黒い幻影





 彼は人と過ごした。和気あいあいと。この一時がまだしばらくは続いたらいいのになと思った。それほど充実していたし、目の前のこの人を信頼していたのだった。しかし時間は流れるし、夜は来るし、明日は来る。共に過ごした人と別れた彼は、帰路についた。さわやかな気持ちだった。一人でいるのに、会話していた時のまま何かしら自然と表情が浮かんでいやしないかと、少し気になった。彼は回想した。会話の内容、自分の発した言葉、相手の表情、目線のやり場、何気ない瞬間の視界……するとなぜか、だんだんと心がもやもやしてくるのだった。何か後ろめたいようなことをした訳ではない。何の問題もなかった。
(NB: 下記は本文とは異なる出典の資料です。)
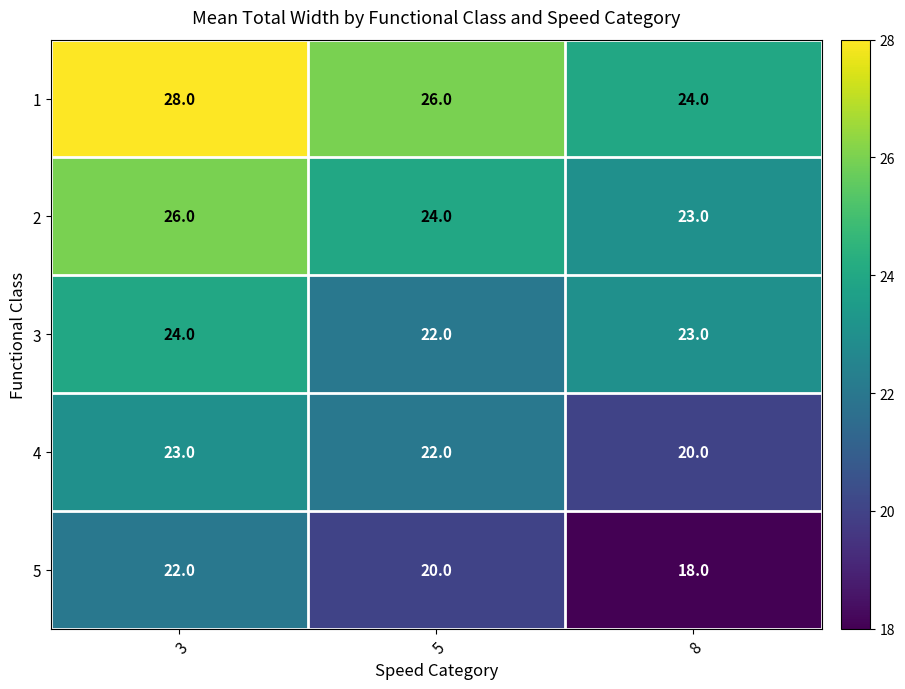

How many data points does each series have?

3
 もやもやした感じは次第に大きくなり、無視できないものになっていく。いくらか経ったある日、彼は座っていた。その時だった。もやもやした感じはたちまち形をなしていき、黒いようなあの人になった。それは恐ろしいのだった。またきた、こいつが…。分かっている。こいつはあの人ではないんだ。だってあの人はあの人であって、おれにとってはあの日のあの人が、最もあの人なんだから。でもなぜか、こいつの表情、こいつの持つ雰囲気、こいつの印象…にはやけに説得力というか、迫るものがあるんだ。
「不気味なことだ。この幻影が、なぜかおれと非常によく似ているということは」
 さらに日が経っていくにつれて、それに抱く不安や不信は、ほとんど憎しみのようなものに変わってゆくのだった。

 彼は、その人とまた会うのだが、こわばってしまうような気がして、恐れた。会った。過ごした。この一時がまだしばらくは続いたらいいのになと思った。それほど充実していたし、目の前のこの人を信頼していたのだった。しかし時間は流れるし、夜は来るし、明日は来る。共に過ごした人と別れた彼は、帰路についた。